Task requirements. List all lines of the data containing the word "ряду".

Saved data entries
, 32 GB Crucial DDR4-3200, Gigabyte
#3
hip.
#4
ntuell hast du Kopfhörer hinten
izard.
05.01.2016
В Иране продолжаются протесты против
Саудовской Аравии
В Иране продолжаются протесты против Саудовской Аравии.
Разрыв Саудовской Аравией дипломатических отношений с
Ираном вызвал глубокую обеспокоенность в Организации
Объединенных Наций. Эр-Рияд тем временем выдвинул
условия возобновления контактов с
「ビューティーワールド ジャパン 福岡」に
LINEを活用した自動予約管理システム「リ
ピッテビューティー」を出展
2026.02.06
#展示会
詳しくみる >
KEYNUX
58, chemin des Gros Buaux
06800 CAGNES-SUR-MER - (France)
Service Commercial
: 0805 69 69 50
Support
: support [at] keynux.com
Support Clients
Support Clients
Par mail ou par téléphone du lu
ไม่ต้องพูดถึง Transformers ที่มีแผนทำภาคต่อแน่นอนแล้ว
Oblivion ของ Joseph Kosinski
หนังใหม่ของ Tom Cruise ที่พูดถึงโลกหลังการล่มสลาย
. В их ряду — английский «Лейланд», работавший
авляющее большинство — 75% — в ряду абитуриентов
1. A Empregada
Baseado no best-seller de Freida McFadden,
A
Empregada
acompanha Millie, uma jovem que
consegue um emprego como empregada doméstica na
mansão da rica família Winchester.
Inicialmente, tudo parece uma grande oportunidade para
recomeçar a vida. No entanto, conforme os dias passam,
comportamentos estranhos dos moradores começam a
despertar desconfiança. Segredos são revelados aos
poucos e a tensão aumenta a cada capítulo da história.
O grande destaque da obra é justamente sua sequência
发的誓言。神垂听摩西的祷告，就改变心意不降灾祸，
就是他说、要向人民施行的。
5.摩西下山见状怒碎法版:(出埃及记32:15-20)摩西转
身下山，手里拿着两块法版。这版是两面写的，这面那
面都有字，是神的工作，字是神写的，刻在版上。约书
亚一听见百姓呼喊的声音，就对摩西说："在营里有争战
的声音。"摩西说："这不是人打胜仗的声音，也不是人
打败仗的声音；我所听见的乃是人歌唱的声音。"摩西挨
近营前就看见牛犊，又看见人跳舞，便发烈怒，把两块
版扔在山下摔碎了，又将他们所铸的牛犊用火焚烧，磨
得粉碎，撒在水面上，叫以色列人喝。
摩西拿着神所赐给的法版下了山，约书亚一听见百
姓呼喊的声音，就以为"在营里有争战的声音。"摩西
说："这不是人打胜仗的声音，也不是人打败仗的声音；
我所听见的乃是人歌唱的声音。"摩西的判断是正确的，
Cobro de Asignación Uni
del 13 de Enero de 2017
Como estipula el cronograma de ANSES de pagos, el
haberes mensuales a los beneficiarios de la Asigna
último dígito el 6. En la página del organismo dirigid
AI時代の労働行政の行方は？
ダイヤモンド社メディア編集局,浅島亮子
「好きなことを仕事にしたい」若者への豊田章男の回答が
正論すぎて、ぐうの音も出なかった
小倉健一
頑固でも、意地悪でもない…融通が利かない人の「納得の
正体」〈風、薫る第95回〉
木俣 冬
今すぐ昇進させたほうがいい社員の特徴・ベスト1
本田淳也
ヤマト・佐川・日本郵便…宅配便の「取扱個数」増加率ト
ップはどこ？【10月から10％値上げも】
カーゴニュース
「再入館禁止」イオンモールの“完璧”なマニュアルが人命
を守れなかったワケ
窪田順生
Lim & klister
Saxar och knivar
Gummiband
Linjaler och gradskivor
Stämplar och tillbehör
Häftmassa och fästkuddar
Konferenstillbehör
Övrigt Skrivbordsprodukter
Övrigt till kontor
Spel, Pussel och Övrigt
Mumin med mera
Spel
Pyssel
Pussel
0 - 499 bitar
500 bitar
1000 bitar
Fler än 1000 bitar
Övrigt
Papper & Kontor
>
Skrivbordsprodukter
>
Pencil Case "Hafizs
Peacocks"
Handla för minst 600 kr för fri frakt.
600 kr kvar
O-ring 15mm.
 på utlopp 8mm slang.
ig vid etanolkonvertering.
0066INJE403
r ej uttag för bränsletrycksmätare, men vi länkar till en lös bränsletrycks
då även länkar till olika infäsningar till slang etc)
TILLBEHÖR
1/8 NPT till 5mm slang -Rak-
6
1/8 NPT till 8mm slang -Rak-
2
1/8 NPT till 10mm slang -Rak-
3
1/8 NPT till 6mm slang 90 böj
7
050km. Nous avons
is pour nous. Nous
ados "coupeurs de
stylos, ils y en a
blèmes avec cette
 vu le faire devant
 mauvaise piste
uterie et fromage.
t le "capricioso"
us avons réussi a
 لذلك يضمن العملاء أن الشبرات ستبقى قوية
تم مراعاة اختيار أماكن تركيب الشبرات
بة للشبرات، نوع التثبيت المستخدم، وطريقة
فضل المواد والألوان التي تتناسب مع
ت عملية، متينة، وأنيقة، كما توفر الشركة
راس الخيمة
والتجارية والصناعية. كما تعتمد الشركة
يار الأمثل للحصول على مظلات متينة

--

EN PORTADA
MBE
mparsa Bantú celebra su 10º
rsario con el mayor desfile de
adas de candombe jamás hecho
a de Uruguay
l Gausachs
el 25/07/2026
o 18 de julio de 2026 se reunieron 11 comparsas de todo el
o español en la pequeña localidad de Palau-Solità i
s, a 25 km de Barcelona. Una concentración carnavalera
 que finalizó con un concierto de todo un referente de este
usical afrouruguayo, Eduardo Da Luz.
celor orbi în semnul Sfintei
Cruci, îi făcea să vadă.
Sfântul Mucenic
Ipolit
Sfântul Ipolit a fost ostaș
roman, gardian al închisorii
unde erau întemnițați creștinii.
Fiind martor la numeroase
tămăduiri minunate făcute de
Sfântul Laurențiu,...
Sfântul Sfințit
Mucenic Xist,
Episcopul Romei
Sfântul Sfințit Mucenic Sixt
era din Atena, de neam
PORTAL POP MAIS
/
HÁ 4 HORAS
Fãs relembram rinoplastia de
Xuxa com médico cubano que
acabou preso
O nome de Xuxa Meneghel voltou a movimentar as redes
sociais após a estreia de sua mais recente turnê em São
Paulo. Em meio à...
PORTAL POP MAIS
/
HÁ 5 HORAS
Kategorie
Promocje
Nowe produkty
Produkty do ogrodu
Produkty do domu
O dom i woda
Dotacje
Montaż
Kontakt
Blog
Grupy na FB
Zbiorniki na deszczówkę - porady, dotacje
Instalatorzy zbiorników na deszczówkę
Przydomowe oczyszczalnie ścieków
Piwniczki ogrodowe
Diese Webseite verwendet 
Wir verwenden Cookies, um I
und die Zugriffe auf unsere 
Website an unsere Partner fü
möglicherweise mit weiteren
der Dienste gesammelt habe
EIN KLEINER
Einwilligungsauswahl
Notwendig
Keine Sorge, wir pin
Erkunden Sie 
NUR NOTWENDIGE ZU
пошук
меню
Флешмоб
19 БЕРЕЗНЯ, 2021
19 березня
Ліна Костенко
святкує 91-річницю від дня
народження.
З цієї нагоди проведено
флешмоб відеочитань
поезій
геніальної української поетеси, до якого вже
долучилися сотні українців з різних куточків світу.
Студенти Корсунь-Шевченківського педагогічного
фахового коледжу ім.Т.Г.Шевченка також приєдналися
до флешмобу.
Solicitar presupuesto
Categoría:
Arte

Exercise solution.
. В их ряду — английский «Лейланд», работавший
авляющее большинство — 75% — в ряду абитуриентов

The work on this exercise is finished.